К тетке я не пошел, потому что в таком настроении ходят на разбой, а не в гости. На виду деревни вообще решил не показываться, а направился к опушке и долго шел между такой же, как от коров, свежей городьбой и лесом: в этом пространстве росли метровые березки и сосны и прорва рыжиков и маслят. Я их собирал сперва с жадной рачительностью, потом с угрюмством, потому что весь перемазался в клейкой кожице. Тело повсюду ломило от неудобного ночлега, и спать хотелось пуще прежнего. Поднявшись на взлобок, я ощутил, что солнце прямо-таки припекает и новую готовность поспать. Выбрав место поукромнее, опять расстелил диванную накидку на сплошном прогретом ковре булавовидного плауна и гусиной лапчатки, разделся догола и занялся рукоблудием. Главное, тело после дискомфортного сна потягивало, ломило, будоражило, и требовался сброс энергии, чтобы заснуть. Сбросил я минут через десять, с большим удовольствием и много, но после этого как-то сразу застыдился и бледного тела, и нравственной нечистоты, и что всё это в виду Родины, ее изб. Так что, возможно, если кто вооружился биноклем, то и видел. Вот такой писатель, еби его мать! (Про Онана я прочел основательно позже, и что это дело господом не было одобрено – тоже. Правда, у меня как раз обратный случай: ни один сукин сын из этих крепкосемейных не скончался и свою жену мне не завещал; а то бы я не раздумывал).
Главное, что все было мирно, чисто, ласково, приветливо, дул медвяный ветерок, ползали букашки, а я пыхтел и сопел, как последний ублюдок.

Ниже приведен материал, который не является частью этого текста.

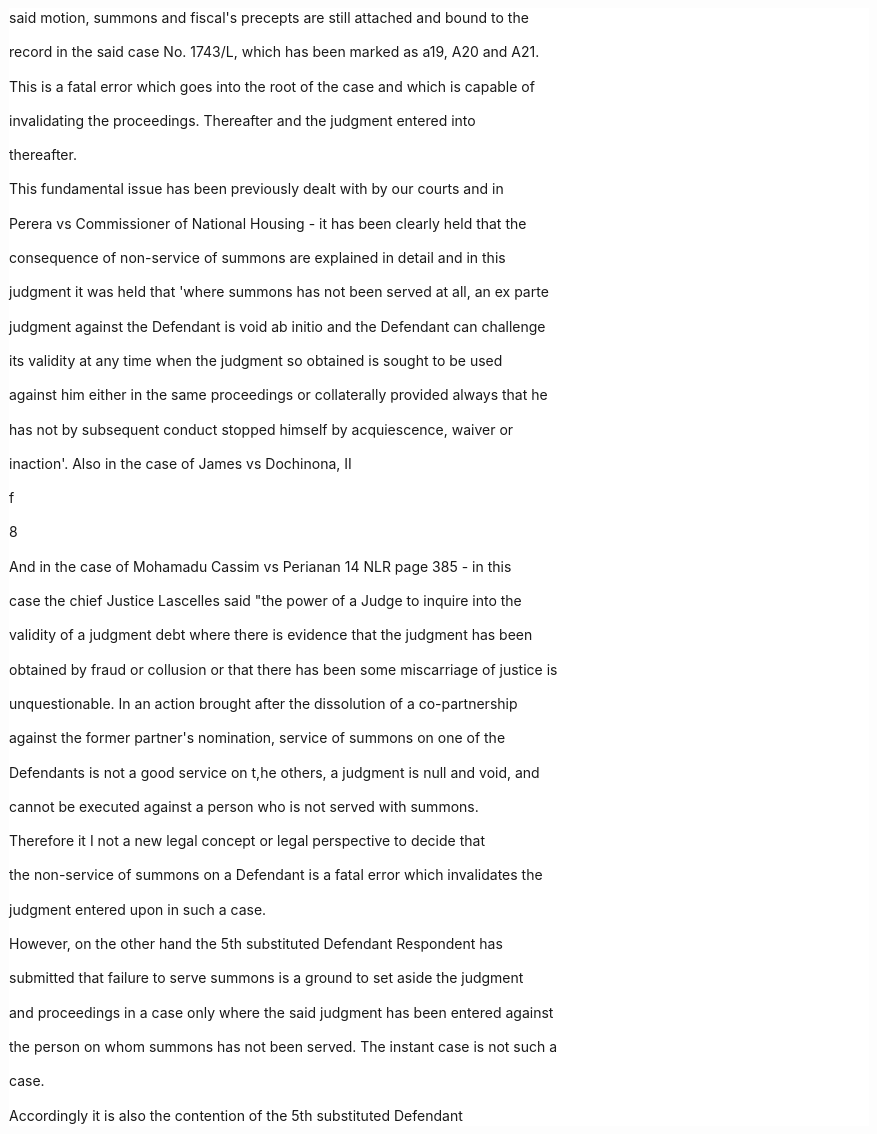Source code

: said motion, summons and fiscal's precepts are still attached and bound to the

record in the said case No. 1743/L, which has been marked as a19, A20 and A21.

This is a fatal error which goes into the root of the case and which is capable of

invalidating the proceedings. Thereafter and the judgment entered into

thereafter.

This fundamental issue has been previously dealt with by our courts and in

Perera vs Commissioner of National Housing - it has been clearly held that the

consequence of non-service of summons are explained in detail and in this

judgment it was held that 'where summons has not been served at all, an ex parte

judgment against the Defendant is void ab initio and the Defendant can challenge

its validity at any time when the judgment so obtained is sought to be used

against him either in the same proceedings or collaterally provided always that he

has not by subsequent conduct stopped himself by acquiescence, waiver or

inaction'. Also in the case of James vs Dochinona, II

f

8

And in the case of Mohamadu Cassim vs Perianan 14 NLR page 385 - in this

case the chief Justice Lascelles said "the power of a Judge to inquire into the

validity of a judgment debt where there is evidence that the judgment has been

obtained by fraud or collusion or that there has been some miscarriage of justice is

unquestionable. In an action brought after the dissolution of a co-partnership

against the former partner's nomination, service of summons on one of the

Defendants is not a good service on t,he others, a judgment is null and void, and

cannot be executed against a person who is not served with summons.

Therefore it I not a new legal concept or legal perspective to decide that

the non-service of summons on a Defendant is a fatal error which invalidates the

judgment entered upon in such a case.

However, on the other hand the 5th substituted Defendant Respondent has

submitted that failure to serve summons is a ground to set aside the judgment

and proceedings in a case only where the said judgment has been entered against

the person on whom summons has not been served. The instant case is not such a

case.

Accordingly it is also the contention of the 5th substituted Defendant
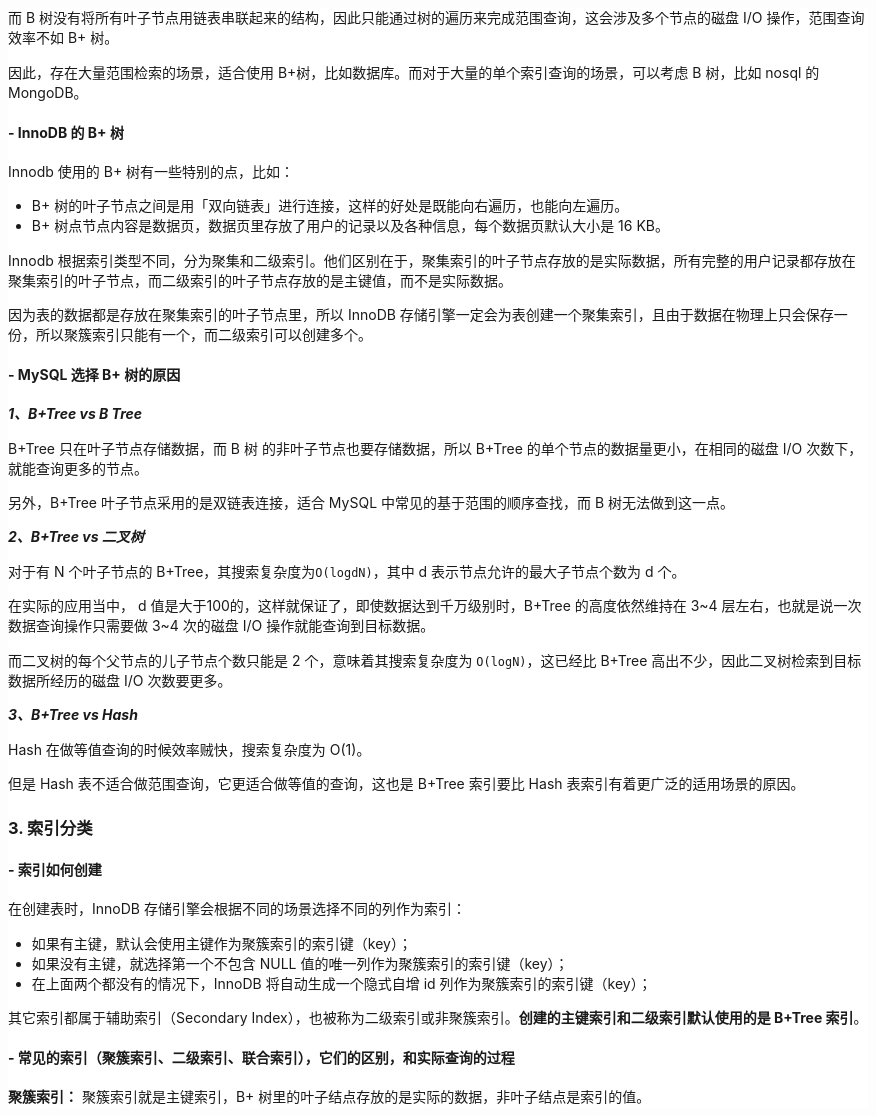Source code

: 而 B 树没有将所有叶子节点用链表串联起来的结构，因此只能通过树的遍历来完成范围查询，这会涉及多个节点的磁盘 I/O 操作，范围查询效率不如 B+ 树。



因此，存在大量范围检索的场景，适合使用 B+树，比如数据库。而对于大量的单个索引查询的场景，可以考虑 B 树，比如 nosql 的MongoDB。



#### - InnoDB 的 B+ 树

Innodb 使用的  B+ 树有一些特别的点，比如：

- B+ 树的叶子节点之间是用「双向链表」进行连接，这样的好处是既能向右遍历，也能向左遍历。
- B+ 树点节点内容是数据页，数据页里存放了用户的记录以及各种信息，每个数据页默认大小是 16 KB。

Innodb 根据索引类型不同，分为聚集和二级索引。他们区别在于，聚集索引的叶子节点存放的是实际数据，所有完整的用户记录都存放在聚集索引的叶子节点，而二级索引的叶子节点存放的是主键值，而不是实际数据。

因为表的数据都是存放在聚集索引的叶子节点里，所以 InnoDB 存储引擎一定会为表创建一个聚集索引，且由于数据在物理上只会保存一份，所以聚簇索引只能有一个，而二级索引可以创建多个。



#### - MySQL 选择 B+ 树的原因

***1、B+Tree vs B Tree***

B+Tree 只在叶子节点存储数据，而 B 树 的非叶子节点也要存储数据，所以 B+Tree 的单个节点的数据量更小，在相同的磁盘 I/O 次数下，就能查询更多的节点。

另外，B+Tree 叶子节点采用的是双链表连接，适合 MySQL 中常见的基于范围的顺序查找，而 B 树无法做到这一点。

***2、B+Tree vs 二叉树***

对于有 N 个叶子节点的 B+Tree，其搜索复杂度为`O(logdN)`，其中 d 表示节点允许的最大子节点个数为 d 个。

在实际的应用当中， d 值是大于100的，这样就保证了，即使数据达到千万级别时，B+Tree 的高度依然维持在 3~4 层左右，也就是说一次数据查询操作只需要做 3~4 次的磁盘 I/O 操作就能查询到目标数据。

而二叉树的每个父节点的儿子节点个数只能是 2 个，意味着其搜索复杂度为 `O(logN)`，这已经比 B+Tree 高出不少，因此二叉树检索到目标数据所经历的磁盘 I/O 次数要更多。

***3、B+Tree vs Hash***

Hash 在做等值查询的时候效率贼快，搜索复杂度为 O(1)。

但是 Hash 表不适合做范围查询，它更适合做等值的查询，这也是 B+Tree 索引要比 Hash 表索引有着更广泛的适用场景的原因。



### 3. 索引分类

#### - 索引如何创建

在创建表时，InnoDB 存储引擎会根据不同的场景选择不同的列作为索引：

- 如果有主键，默认会使用主键作为聚簇索引的索引键（key）；
- 如果没有主键，就选择第一个不包含 NULL 值的唯一列作为聚簇索引的索引键（key）；
- 在上面两个都没有的情况下，InnoDB 将自动生成一个隐式自增 id 列作为聚簇索引的索引键（key）；

其它索引都属于辅助索引（Secondary Index），也被称为二级索引或非聚簇索引。**创建的主键索引和二级索引默认使用的是 B+Tree 索引**。


#### - 常见的索引（聚簇索引、二级索引、联合索引），它们的区别，和实际查询的过程

**聚簇索引：** 聚簇索引就是主键索引，B+ 树里的叶子结点存放的是实际的数据，非叶子结点是索引的值。
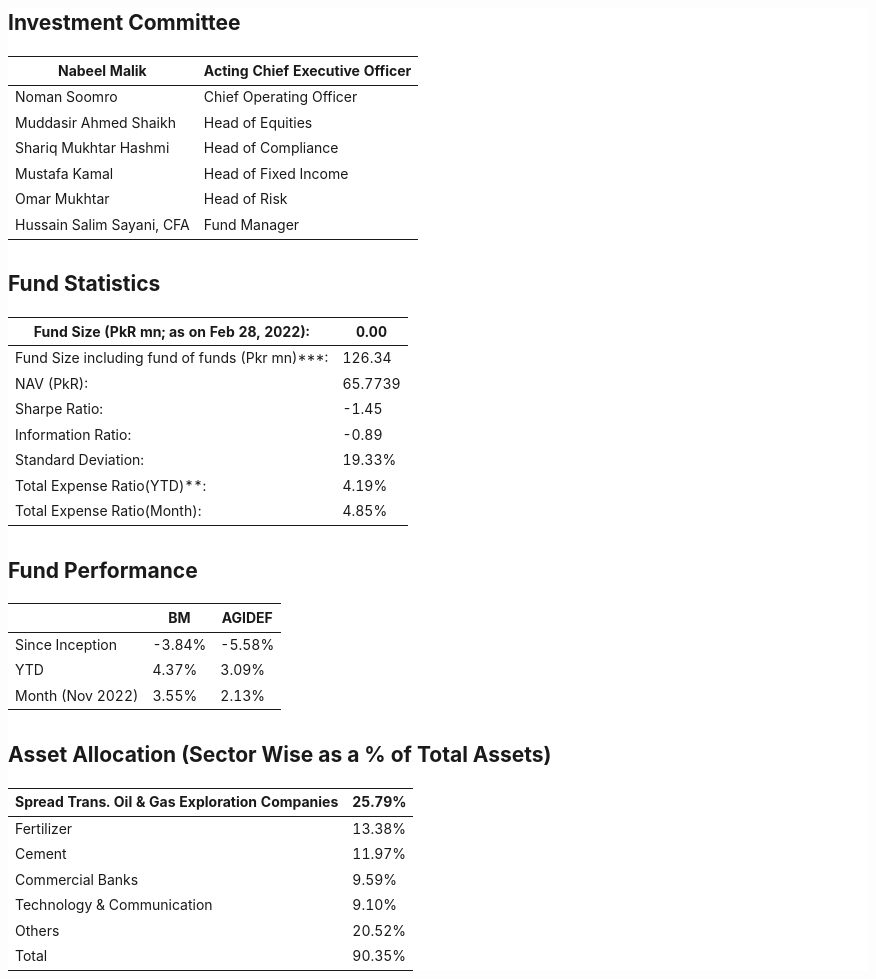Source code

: ## Investment Committee

| Nabeel Malik              | Acting Chief Executive Officer |
| ------------------------- | ------------------------------ |
| Noman Soomro              | Chief Operating Officer        |
| Muddasir Ahmed Shaikh     | Head of Equities               |
| Shariq Mukhtar Hashmi     | Head of Compliance             |
| Mustafa Kamal             | Head of Fixed Income           |
| Omar Mukhtar              | Head of Risk                   |
| Hussain Salim Sayani, CFA | Fund Manager                   |

## Fund Statistics

| Fund Size (PkR mn; as on Feb 28, 2022):           | 0.00    |
| ------------------------------------------------- | ------- |
| Fund Size including fund of funds (Pkr mn)\*\*\*: | 126.34  |
| NAV (PkR):                                        | 65.7739 |
| Sharpe Ratio:                                     | -1.45   |
| Information Ratio:                                | -0.89   |
| Standard Deviation:                               | 19.33%  |
| Total Expense Ratio(YTD)\*\*:                     | 4.19%   |
| Total Expense Ratio(Month):                       | 4.85%   |

## Fund Performance

|                  | BM     | AGIDEF |
| ---------------- | ------ | ------ |
| Since Inception  | -3.84% | -5.58% |
| YTD              | 4.37%  | 3.09%  |
| Month (Nov 2022) | 3.55%  | 2.13%  |

## Asset Allocation (Sector Wise as a % of Total Assets)

| Spread Trans. Oil & Gas Exploration Companies | 25.79% |
| --------------------------------------------- | ------ |
| Fertilizer                                    | 13.38% |
| Cement                                        | 11.97% |
| Commercial Banks                              | 9.59%  |
| Technology & Communication                    | 9.10%  |
| Others                                        | 20.52% |
| Total                                         | 90.35% |
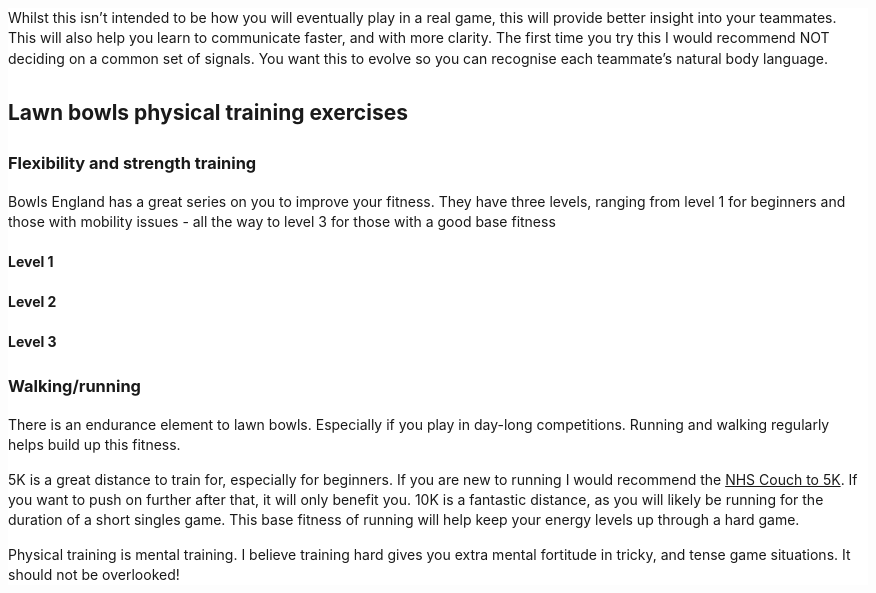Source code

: Whilst this isn’t intended to be how you will eventually play in a real game, this will provide better insight into your teammates. This will also help you learn to communicate faster, and with more clarity.
The first time you try this I would recommend NOT deciding on a common set of signals. You want this to evolve so you can recognise each teammate’s natural body language.

## Lawn bowls physical training exercises

### Flexibility and strength training

Bowls England has a great series on you to improve your fitness. They have three levels, ranging from level 1 for beginners and those with mobility issues - all the way to level 3 for those with a good base fitness

#### Level 1

<iframe width="560" height="315" src="https://www.youtube.com/embed/p6noQZgSyE8" frameborder="0" allow="accelerometer; autoplay; clipboard-write; encrypted-media; gyroscope; picture-in-picture" allowfullscreen></iframe>

#### Level 2

<iframe width="560" height="315" src="https://www.youtube.com/embed/q5O8hjwOx38" frameborder="0" allow="accelerometer; autoplay; clipboard-write; encrypted-media; gyroscope; picture-in-picture" allowfullscreen></iframe>

#### Level 3

<iframe width="560" height="315" src="https://www.youtube.com/embed/H_hK_WYLEjA" frameborder="0" allow="accelerometer; autoplay; clipboard-write; encrypted-media; gyroscope; picture-in-picture" allowfullscreen></iframe>


### Walking/running

There is an endurance element to lawn bowls. Especially if you play in day-long competitions. Running and walking regularly helps build up this fitness.

5K is a great distance to train for, especially for beginners. If you are new to running I would recommend the <a href="https://www.nhs.uk/live-well/exercise/couch-to-5k-week-by-week/" target="_blank">NHS Couch to 5K</a>. If you want to push on further after that, it will only benefit you. 
10K is a fantastic distance, as you will likely be running for the duration of a short singles game. This base fitness of running will help keep your energy levels up through a hard game. 

Physical training is mental training. I believe training hard gives you extra mental fortitude in tricky, and tense game situations. It should not be overlooked!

Очень нехорошо. С омерзением и злобой обиходив себя и почистившись, я надел штаны, растянулся – и заснул, как топор в воду канул.
На этот раз спалось очень хорошо. Мало, но славно. Я проснулся в великолепном настроении. Вскинул рюкзак, топча такие же сосны и березки, спустился в заболоченную луговину почти на задах дома тети Лидии Брязгиной. На дорогу выходить не стал, но, испытав новые приступы домовитости, побрел опушкой в поисках грибов. Однако здесь они почему-то не росли, так что в перелесках, строем идущих вплоть до лежневки, пришлось утешиться лишь крупной алой поздней земляникой.
О том, что оставалось за спиной, я и не думал: мало ли деревень в России.
Допустим, однако, что я выбрал мужественное решение: несмотря на позднее время и усталость, идти в Майклтаун – выбрал ТРЕТИЙ ВАРИАНТ. Тут опять все не так, потому что из путешествия «Майклтаун – Леваш – Игмас» ясно, что лежневка в этом направлении страшно заросла, я по ней прежде не ходил, следовательно, если и шел в Майклтаун, то через Нижнюю Печеньгу (из боязни зверей и темноты). Таким образом, третий вариант совпадал со вторым до переправы через речку. Отважные приключенческие настроения придают нашим переживаниям небывалую интенсивность, - а ради чего еще стоит жить? Широкое, пологим горбом, поле, спускавшееся к ручью, чтобы от него опять подниматься уже к деревне, в этот ночной час казалось одинокому путнику живым. Про младенца в таких случаях говорят – «разгулялся». Всё спало, а я чутким ухом ловил каждый шорох, вздох ветра, писк мыши, локацию ушана и досадовал, что так скоро дошел. Конечно, о том, чтобы здесь ночевать, не могло быть и речи. Я вышел в проулок возле дома тети Лидии Брязгиной, посмотрел на ее окна и зашагал по майклтаунской дороге. Сколько раз я здесь проходил! Как я любил эти места и этот путь! Даже еще во времена, когда п у т е ш е с т в о в а л п о с о б с т в е н н о м у с л е д у. Но сейчас здесь все было чужое. Я чувствовал себя как лазутчик на вражеской территории за сбором разведданных. Бабкина изба, похоже, была немецким штабом.
Вместе с тем разметку местности следовало сделать подробнее, шире и л и ч н о, причем в сжатые сроки. Меня очень внутренне смущало, почему я эту нелепицу творю, зачем сканирую территорию, впечатления, время и генезис, но что-то шептало, что я должен делать это даже гораздо обстоятельнее, чем делаю. И вот, вместо того чтобы после столь длительного перехода достичь Майклтауна, в версте от деревни я свернул с дороги и направился в Пенники. Это небольшая расчистка в лесу, посреди которой несколько печенгских жителей сажали картошку.
Думаю, что я все же там заночевал, если не в тот раз, то кода-то еще.